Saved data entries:
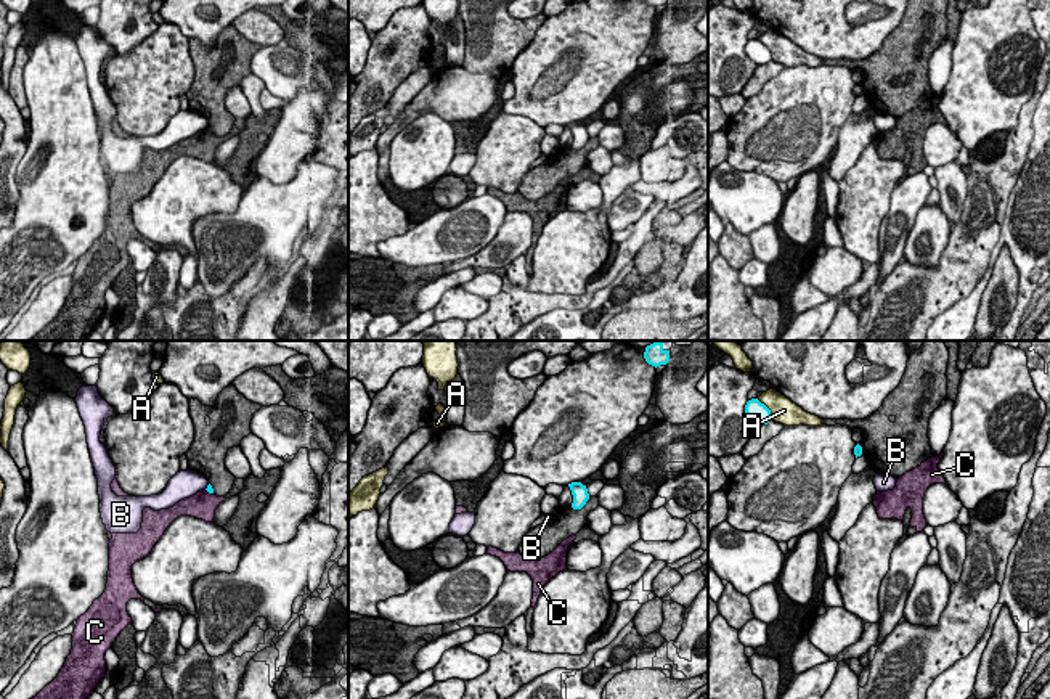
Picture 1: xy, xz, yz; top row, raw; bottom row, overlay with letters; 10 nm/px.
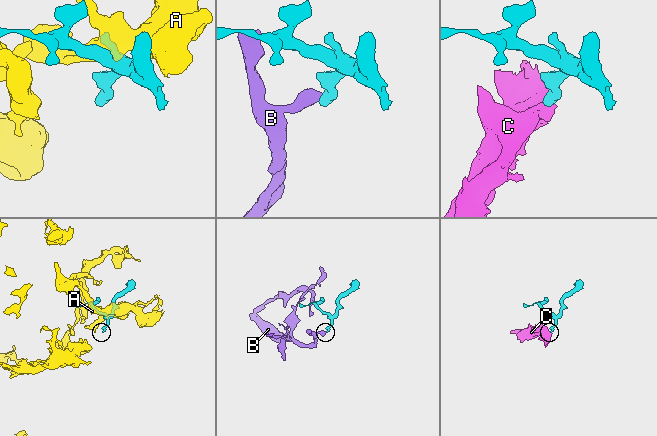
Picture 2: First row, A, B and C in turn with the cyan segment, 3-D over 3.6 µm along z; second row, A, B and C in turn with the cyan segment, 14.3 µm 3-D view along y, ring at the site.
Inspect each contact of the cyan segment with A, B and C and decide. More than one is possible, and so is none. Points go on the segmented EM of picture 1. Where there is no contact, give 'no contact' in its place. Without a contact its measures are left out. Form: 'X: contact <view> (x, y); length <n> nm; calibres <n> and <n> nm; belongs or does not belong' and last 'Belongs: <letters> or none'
A: contact yz (768, 408); length 260 nm; calibres 200 and 240 nm; does not belong
B: contact xy (207, 487); length 80 nm; calibres 70 and 280 nm; does not belong
C: contact xy (209, 492); length 100 nm; calibres 70 and 280 nm; does not belong
Belongs: none

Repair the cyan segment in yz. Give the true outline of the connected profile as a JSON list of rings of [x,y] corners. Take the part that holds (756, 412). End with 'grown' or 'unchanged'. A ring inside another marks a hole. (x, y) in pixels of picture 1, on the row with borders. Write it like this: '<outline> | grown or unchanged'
[[[758,399],[747,402],[745,413],[755,424],[767,424],[772,419],[771,410]]] | unchanged

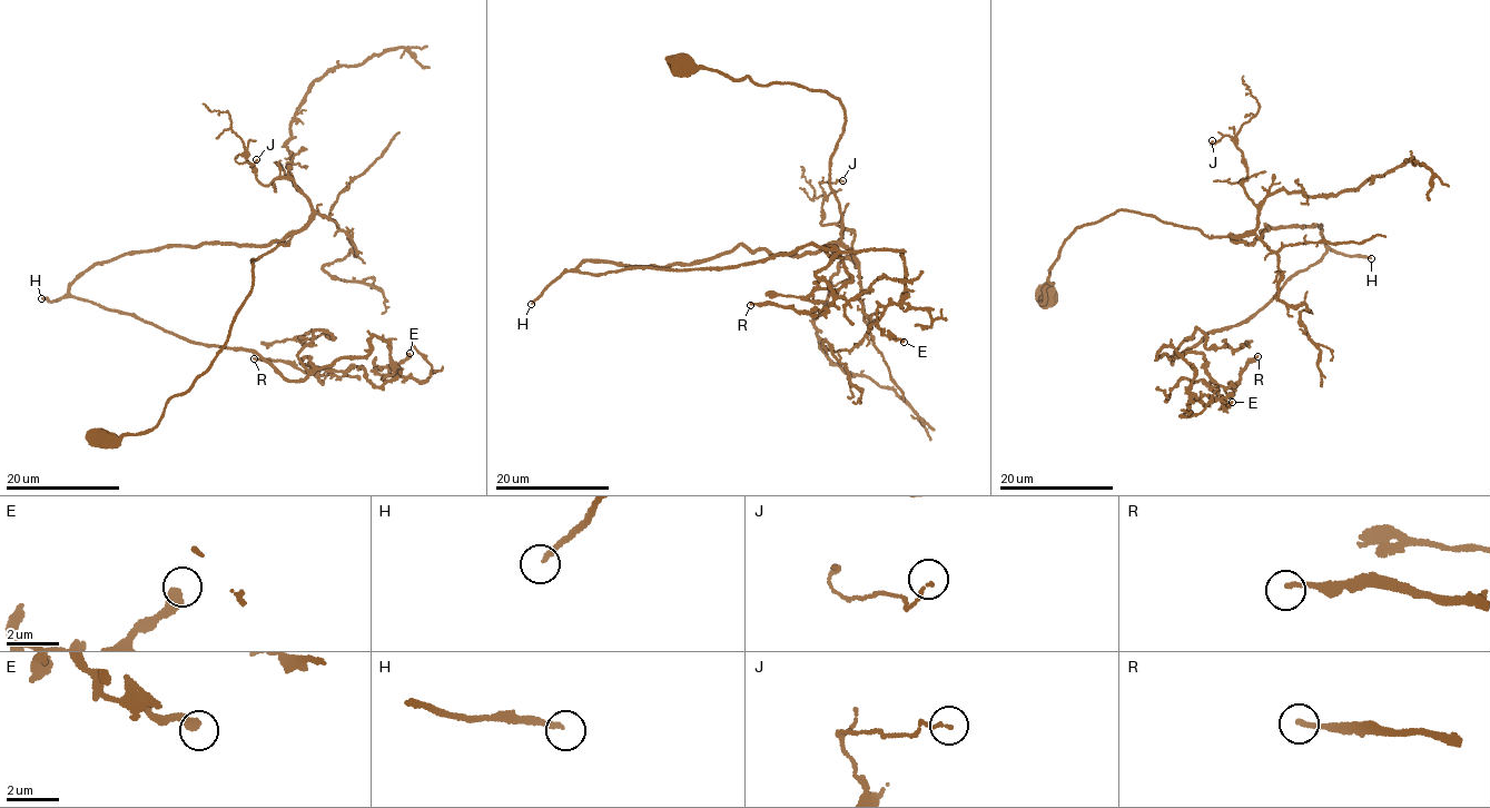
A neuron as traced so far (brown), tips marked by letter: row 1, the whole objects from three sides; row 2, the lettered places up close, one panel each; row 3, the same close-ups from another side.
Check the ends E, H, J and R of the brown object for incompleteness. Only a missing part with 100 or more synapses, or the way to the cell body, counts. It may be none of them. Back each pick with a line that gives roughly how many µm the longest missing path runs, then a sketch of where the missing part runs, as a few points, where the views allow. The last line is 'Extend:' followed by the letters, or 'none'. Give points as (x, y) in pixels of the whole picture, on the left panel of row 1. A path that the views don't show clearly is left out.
H: missing 130 µm
Extend: H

Assignment ::
Leave the pictures aside and give the records above back word for word.

Output below ::
Picture 1: xy, xz, yz; top row, raw; bottom row, overlay with letters; 10 nm/px.
Picture 2: First row, A, B and C in turn with the cyan segment, 3-D over 3.6 µm along z; second row, A, B and C in turn with the cyan segment, 14.3 µm 3-D view along y, ring at the site.
Inspect each contact of the cyan segment with A, B and C and decide. More than one is possible, and so is none. Points go on the segmented EM of picture 1. Where there is no contact, give 'no contact' in its place. Without a contact its measures are left out. Form: 'X: contact <view> (x, y); length <n> nm; calibres <n> and <n> nm; belongs or does not belong' and last 'Belongs: <letters> or none'
A: contact yz (768, 408); length 260 nm; calibres 200 and 240 nm; does not belong
B: contact xy (207, 487); length 80 nm; calibres 70 and 280 nm; does not belong
C: contact xy (209, 492); length 100 nm; calibres 70 and 280 nm; does not belong
Belongs: none

Repair the cyan segment in yz. Give the true outline of the connected profile as a JSON list of rings of [x,y] corners. Take the part that holds (756, 412). End with 'grown' or 'unchanged'. A ring inside another marks a hole. (x, y) in pixels of picture 1, on the row with borders. Write it like this: '<outline> | grown or unchanged'
[[[758,399],[747,402],[745,413],[755,424],[767,424],[772,419],[771,410]]] | unchanged

A neuron as traced so far (brown), tips marked by letter: row 1, the whole objects from three sides; row 2, the lettered places up close, one panel each; row 3, the same close-ups from another side.
Check the ends E, H, J and R of the brown object for incompleteness. Only a missing part with 100 or more synapses, or the way to the cell body, counts. It may be none of them. Back each pick with a line that gives roughly how many µm the longest missing path runs, then a sketch of where the missing part runs, as a few points, where the views allow. The last line is 'Extend:' followed by the letters, or 'none'. Give points as (x, y) in pixels of the whole picture, on the left panel of row 1. A path that the views don't show clearly is left out.
H: missing 130 µm
Extend: H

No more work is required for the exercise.